When the U.S. housing bubble burst in 2008, major economies all over the globe felt the repercussions.  And just as the U.S. economy and real estate market have been slowly recovering since the crisis of 2008-2009, markets around the world have been rebounding as well.  In the past three years, though, gains in home prices have slowed considerably.  From the post-crisis peak of a 4.3 percent increase in 2016, the third quarter of 2019 showed only a 1.8 percent increase.  Oxford Economics reports four consecutive quarters of year-over-year declines in global housing investments, marking the longest downward trend since 2009.

How Low Can You Go?

While banks have lowered interest rates in recent years, helping to accelerate the housing market, rates are near their lower limit and can’t really be lowered further to compensate for the current downturn.  (For a better understanding of economic cycles and the fact that assets can’t keep going up forever, check out our series The Best Video on How the Economic Machine and Cycles Work, parts one, two and three.)

Global, National and Personal Finances

The slowdown may be bad news for individual nations.

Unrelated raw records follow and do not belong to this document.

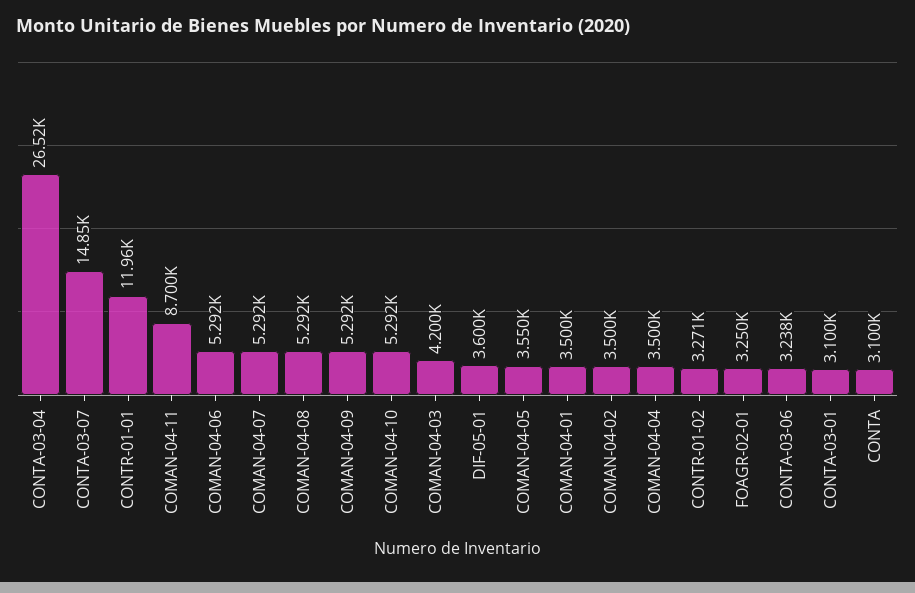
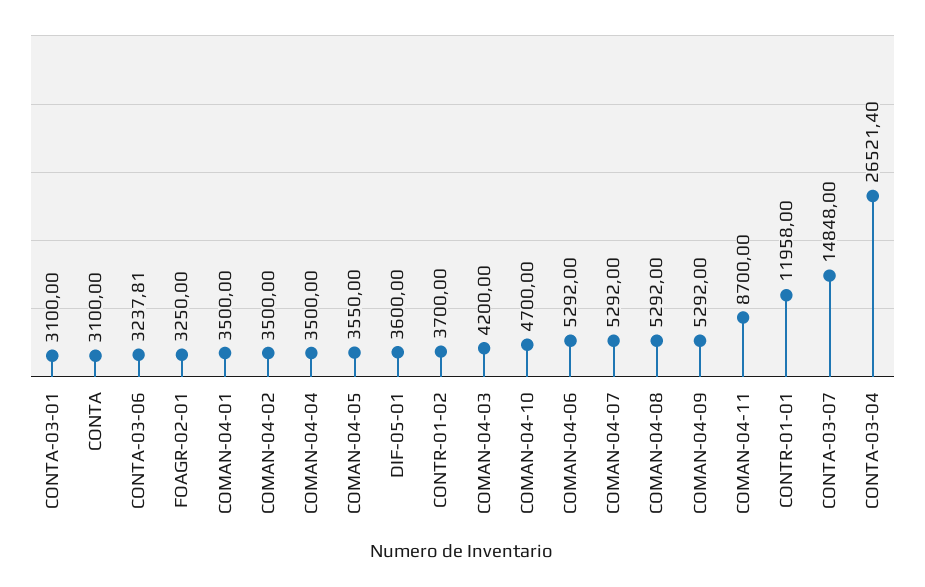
  {
    "CONTA-03-04": 26521.4,
    "CONTA-03-07": 14848,
    "CONTR-01-01": 11958,
    "COMAN-04-11": 8700,
    "COMAN-04-06": 5292,
    "COMAN-04-07": 5292,
    "COMAN-04-08": 5292,
    "COMAN-04-09": 5292,
-   "COMAN-04-10": 5292,
+   "COMAN-04-10": 4700,
    "COMAN-04-03": 4200,
    "DIF-05-01": 3600,
    "COMAN-04-05": 3550,
    "COMAN-04-01": 3500,
    "COMAN-04-02": 3500,
    "COMAN-04-04": 3500,
-   "CONTR-01-02": 3271,
+   "CONTR-01-02": 3700,
    "FOAGR-02-01": 3250,
    "CONTA-03-06": 3237.81,
    "CONTA-03-01": 3100,
    "CONTA": 3100
  }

GDP goes down when the housing market slows, and furthermore, overall spending tends to go down along with home values because homeowners feel less wealthy. In an increasingly global economy, it can be bad news for everyone: one country’s slowdown influences markets everywhere.  On a personal level, though, it can be good news for homebuyers as prices go down, making houses affordable for more people.

“Even though homes aren’t tradable, like soybeans or car parts, home prices across the world have become increasingly synchronized. This reflects a variety of factors, according to the IMF (International Monetary Fund), including the increasing tendency for economic growth and interest rates to move in parallel across nations.”

Sarah Chaney

The global markets may affect your personal finances, but they don’t control you.  Understanding the cycle can help you know when it’s a good time to invest and how to recognize a good investment opportunity when you see one.